Sometimes a movie’s plot twist can be so huge that it precedes the movie itself. Take classics like The Sixth Sense or the original Planet of the Apes, for example. Those were culturally earth-shattering. And both of their well-earned twists come at the conclusions of their respective movies. Those films also had a lot going for them, even before those famous climaxes. Serenity is a different case. It’s going to divide the audience, not just because of how bad the movie is before its twist, but because the twist comes in the middle of the story and changes the landscape of the film entirely.
It opens up with Baker Dill (Matthew McConaughey) on a fishing boat with a few other guys, when something begins tugging at the line. Baker takes over and begins wrestling with the giant tuna, though after a few minutes struggling on the line the fish gets away. You can tell that he’s seen this fish before, but this most recent attempt is his closest yet, thus furthering an obsession that he has about catching it – a la Captain Ahab.
But it’s not just him.
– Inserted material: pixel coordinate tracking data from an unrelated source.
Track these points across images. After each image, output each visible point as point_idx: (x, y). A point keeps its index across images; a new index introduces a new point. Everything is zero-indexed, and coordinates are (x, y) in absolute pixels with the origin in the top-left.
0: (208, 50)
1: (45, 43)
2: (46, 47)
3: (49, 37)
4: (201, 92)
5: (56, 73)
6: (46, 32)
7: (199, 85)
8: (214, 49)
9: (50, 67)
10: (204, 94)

The entire island town Baker lives on has seems to have unrealistically bought into this obsession and it’s over-the-top. With any other plot detail that gets brought up, as far as background information or why they’re obsessing, you feel as though you’re being intentionally left in the dark. It’s frustrating and makes you want to check out. For the first 30 minutes, we’re not only watching a movie about Matthew McConaughey’s character, Baker Dill, obsessing over not being able to catch this big fish, but a film noir about it. We think, “Why would they make this?”
In comes Karen Zariakas (Anne Hathaway), Baker’s ex-wife, who approaches him about murdering her current husband, Frank (Jason Clarke), who’s become extremely abusive. We learn that after Karen and Baker’s divorce, Baker went off the grid to escaped to the island. With Hathaway’s entrance, the story gains an actual plot, but her performance is so cringeworthy that it almost doesn’t seem real. She’s taking this film noir thing so seriously, as though she just landed the lead in the high school play and is just copying what she’s seen in the movies. It doesn’t help that the dialogue written for her is chock full of oft-parodied genre cliches.
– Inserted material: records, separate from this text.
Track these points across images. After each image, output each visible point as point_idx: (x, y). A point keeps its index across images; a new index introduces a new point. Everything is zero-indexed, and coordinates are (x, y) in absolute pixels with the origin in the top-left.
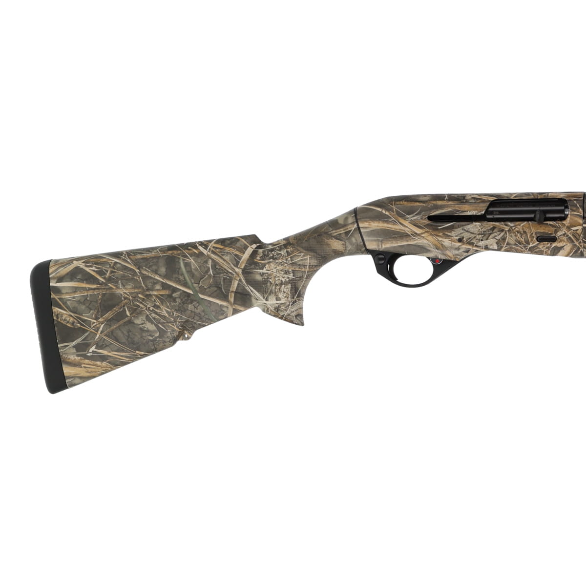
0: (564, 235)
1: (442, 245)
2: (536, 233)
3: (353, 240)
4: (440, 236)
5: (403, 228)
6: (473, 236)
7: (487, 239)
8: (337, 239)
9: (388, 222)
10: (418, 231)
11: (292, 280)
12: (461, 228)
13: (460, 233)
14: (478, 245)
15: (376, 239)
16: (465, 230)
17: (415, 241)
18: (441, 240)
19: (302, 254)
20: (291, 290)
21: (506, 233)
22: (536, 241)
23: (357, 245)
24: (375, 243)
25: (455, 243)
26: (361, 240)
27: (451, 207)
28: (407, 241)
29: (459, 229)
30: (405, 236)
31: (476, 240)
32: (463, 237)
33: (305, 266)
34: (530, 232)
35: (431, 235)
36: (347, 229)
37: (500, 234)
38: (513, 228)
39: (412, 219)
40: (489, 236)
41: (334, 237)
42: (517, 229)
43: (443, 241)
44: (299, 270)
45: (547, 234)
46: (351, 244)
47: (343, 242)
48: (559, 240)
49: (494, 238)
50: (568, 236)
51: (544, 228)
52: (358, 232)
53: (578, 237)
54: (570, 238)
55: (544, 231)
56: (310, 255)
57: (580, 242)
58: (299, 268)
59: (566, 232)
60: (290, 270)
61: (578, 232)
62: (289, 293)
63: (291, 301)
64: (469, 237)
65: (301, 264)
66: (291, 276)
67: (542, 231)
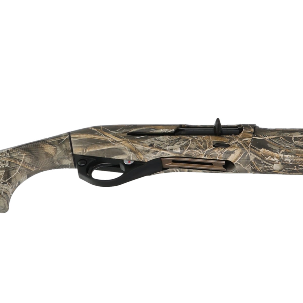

As I’m watching, I’m scribbling in my notes, going off about the writer trying to emulate bad film noir from the 1930s. Things keep happening that should be extremely alarming for anyone who has ever paid attention to movies. Such as McConaughey’s insane brooding about catching a fish, or Hathaway’s cartoonish line deliveries, or even the fact that the filmmakers keep shamelessly pounding it into our brains that everyone knows everyone’s business in this town. It’s all so bizarre. You start to wonder if this is self-parody. But then, about an hour into the movie, something great happens and it all starts to make sense…I realize this is all intentional.
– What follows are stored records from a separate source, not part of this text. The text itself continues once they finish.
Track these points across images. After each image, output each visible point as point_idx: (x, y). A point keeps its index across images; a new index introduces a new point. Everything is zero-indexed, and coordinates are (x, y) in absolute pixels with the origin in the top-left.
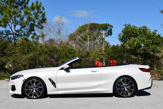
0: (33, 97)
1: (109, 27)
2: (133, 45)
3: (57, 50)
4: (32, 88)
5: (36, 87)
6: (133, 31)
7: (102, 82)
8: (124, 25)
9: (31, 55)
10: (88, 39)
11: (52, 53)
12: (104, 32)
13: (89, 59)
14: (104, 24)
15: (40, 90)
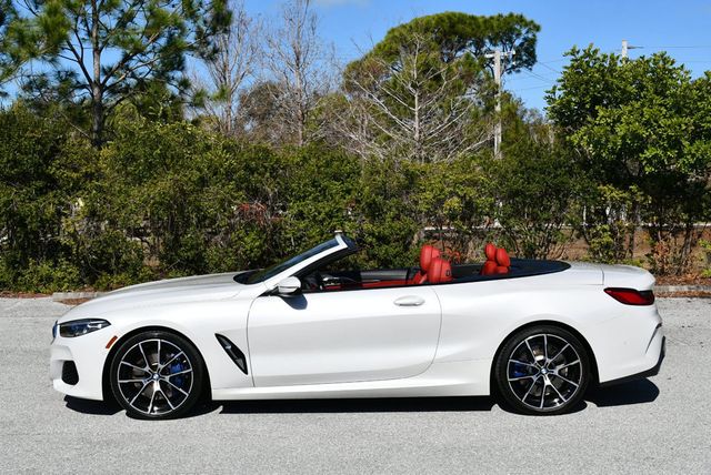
0: (152, 410)
1: (524, 31)
2: (607, 141)
3: (276, 163)
4: (146, 375)
5: (164, 372)
6: (608, 78)
7: (445, 351)
8: (566, 54)
9: (164, 184)
10: (416, 109)
11: (256, 175)
12: (498, 53)
13: (416, 203)
14: (500, 16)
15: (180, 381)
It drops a twist on us that is so ridiculous that it actually changes the entire genre of the film. And since the movie had been so marginal up to this point, the twist comes with a sigh of relief. In fact, I could be doing you, the unsuspecting viewer, a disservice by even hinting about such a twist in the first place. It’s not quite on the gotcha! level of M. Night Shyamalan – it’s far more expansive. Perhaps they thought it would be more fun – and less jarring – to pick up on the hints sprinkled here and there leading up to it.
The only real problem with the twist is that it risks nullifying our attachment to the characters, and in turn flips our heads around, completely switching our protagonist to someone I haven’t even mentioned. Fortunately, director Steven Knight, known mostly for screenwriting, places restrictions on his actors’ freedom of performance, which prevents us from ever becoming fully invested in these characters in the first place. While entertaining, perhaps a different approach may have allowed us to better relate to their crazy situation within such an oddball concept.
If you’re a fan of gratuitous absurdity, then Serenity is right in your wheelhouse. It’s like The Truman Show meets Wild Things, in the most on-the-nose way possible. Seldom do we see such mega-stars in a project so wildly different like this, and for good reason. It does take itself a little too seriously, but it’s that very same commitment to its absurd premise that makes it so appealing in the end. You just have to sit through a bad half of a movie to get there. Just think of it as needing to eat your dinner before you can have any dessert.